Rasulullah SAW menghampiri pohon anggur
lalu duduk dan berteduh dibawahnya. Setelah merasa tenang kembali, beliau
berdo’a dengan sebuah do’a yang amat masyhur. Do’a yang menggambarkan bahwa
hati beliau dipenuhi rasa getir dan sedih terhadap sikap keras yang dialaminya
serta menyayangkan karena tidak seorang pun yang beriman kepadanya. Beliau
mengadu, “Ya Allah! Sesungguhnya
kepadaMu-lah aku mengadukan kelemahan diriku, sedikitnya upayaku serta hinanya
diriku di hadapan manusia, wahai yang Maha Pengasih di antara para pengasih!
Engkau adalah Rabb orang-orang yang tertindas, Engkaulah Rabbku, kepada siapa
lagi Engkau menyerahkan diriku? Apakah kepada orang lain yang selalu bermuka
masam terhadapku? Atau kepada musuh yang telah menguasai segala urusanku?
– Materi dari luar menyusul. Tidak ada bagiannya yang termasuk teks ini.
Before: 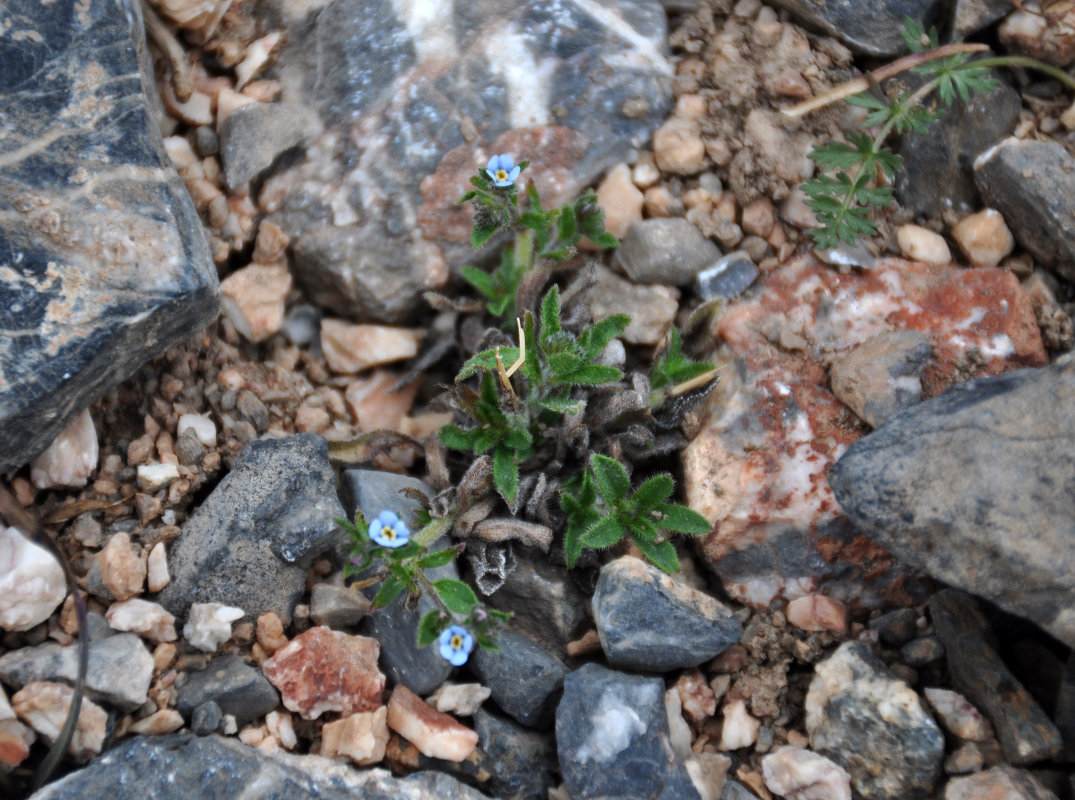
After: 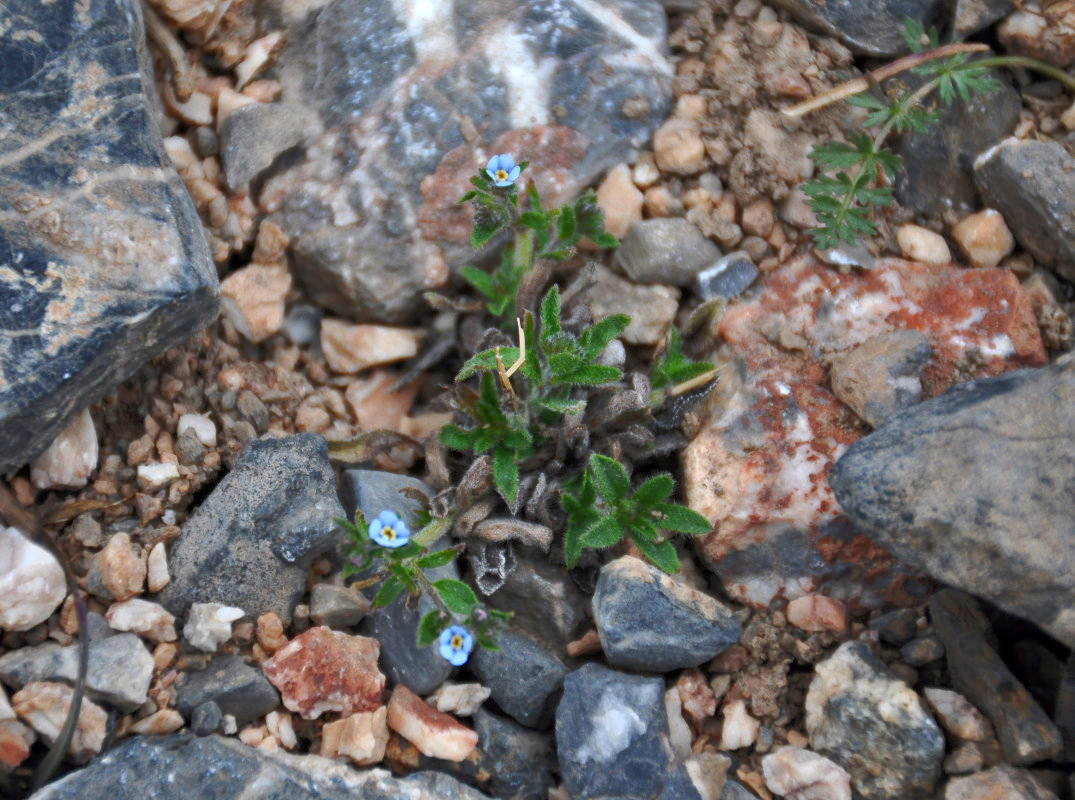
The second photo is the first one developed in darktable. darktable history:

Jika
Engkau tidak murka kepadaku, maka aku tidak perduli, akan tetapi ampunan yang
engkau anugerahkan adalah lebih luas bagiku. Aku berlindung dengan perantara
cahayamu yang menyinari segenap kegelapan dan yang karenanya urusan dunia dan
akhirat menjadi baik. Engkaulah yang berhak menegurku hingga Engkau menjadi
ridha. Tiada daya serta upaya melainkan karenaMu.”
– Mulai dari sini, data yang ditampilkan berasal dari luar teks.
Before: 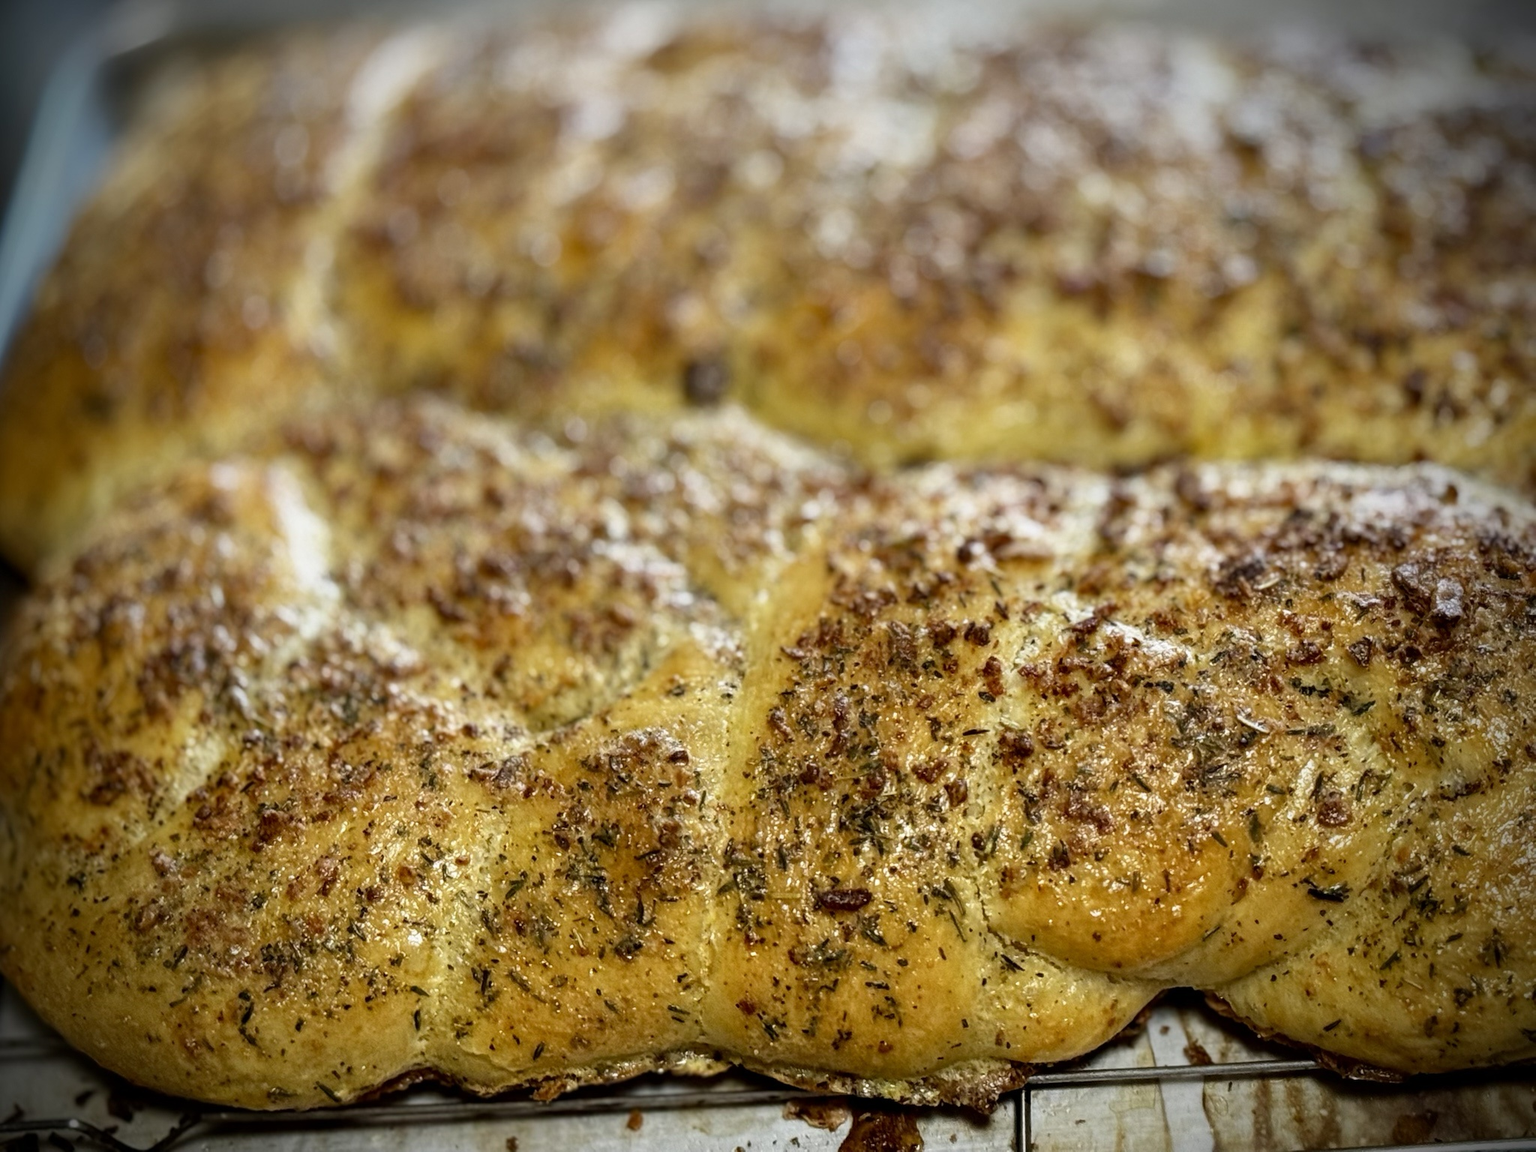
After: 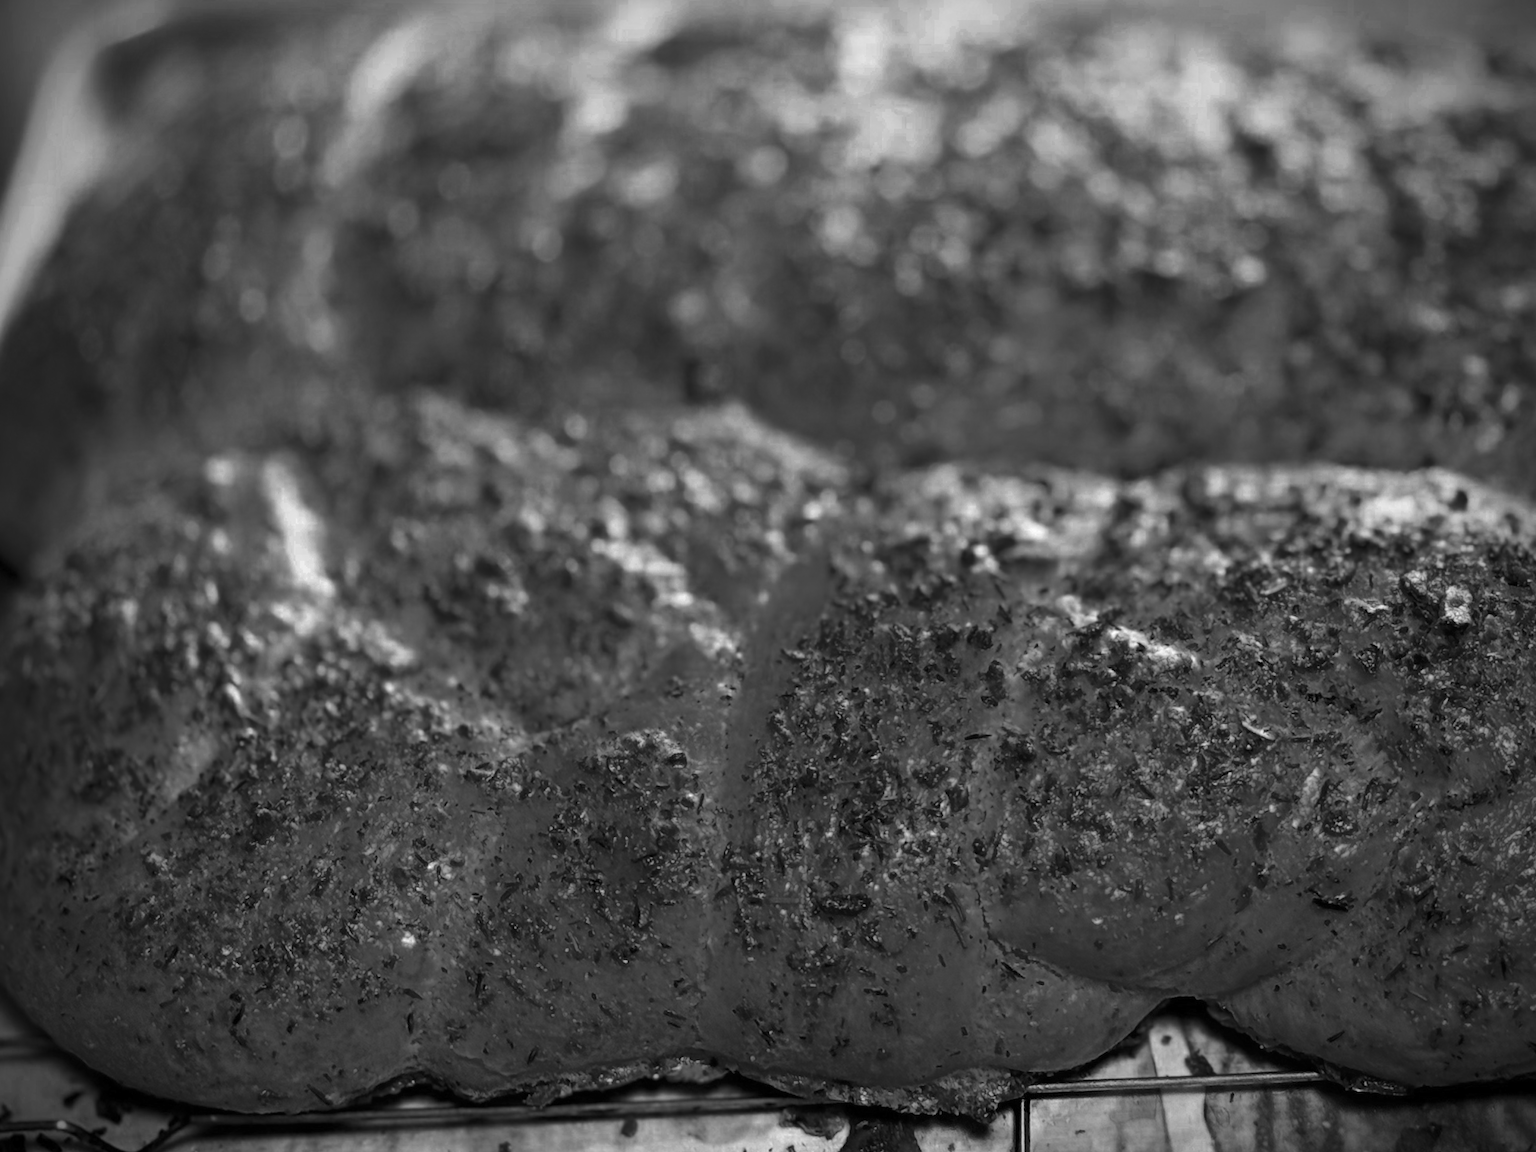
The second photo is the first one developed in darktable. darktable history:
tone equalizer: on, module defaults
shadows and highlights: on, module defaults
color zones: curves: ch0 [(0.287, 0.048) (0.493, 0.484) (0.737, 0.816)]; ch1 [(0, 0) (0.143, 0) (0.286, 0) (0.429, 0) (0.571, 0) (0.714, 0) (0.857, 0)]
contrast brightness saturation: contrast 0.23, brightness 0.1, saturation 0.29
crop and rotate: angle -0.5°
Menyaksikan hal itu, Utbah dan Syaibah
pun iba kepada Rasulullah SAW. Kemudian mereka memanggil budaknya yang beragama
Nasrani bernama Addas, dan berkata padanya, “Ambilkan
setangkai anggur dan antarkan kepada orang itu (Rasulullah dan zaid)!.” Ketika
Addas ingin memberi, Rasulullah mengulurkan tangan untuk mengambil dengan
membaca “Bismillah”, dan memakannya.
Addas berkata, “sesungguhnya ucapan ini tidak biasa diucapkan oleh penduduk negeri
ini.”
Lalu Rasulullah bertanya padanya, “Kamu berasal dari negeri mana? Dan apa
agamamu?”
Addas menjawab, “Aku seorang Nasrani dari penduduk Ninawa (Nineveh).”
Lalu Rasulullah berkata lagi, “dari
negeri seorang pria shalih bernama Yunus bin Mattaa?”
Addas berkata, “Apa yang kamu ketahui tentang Yunus bin Matta?”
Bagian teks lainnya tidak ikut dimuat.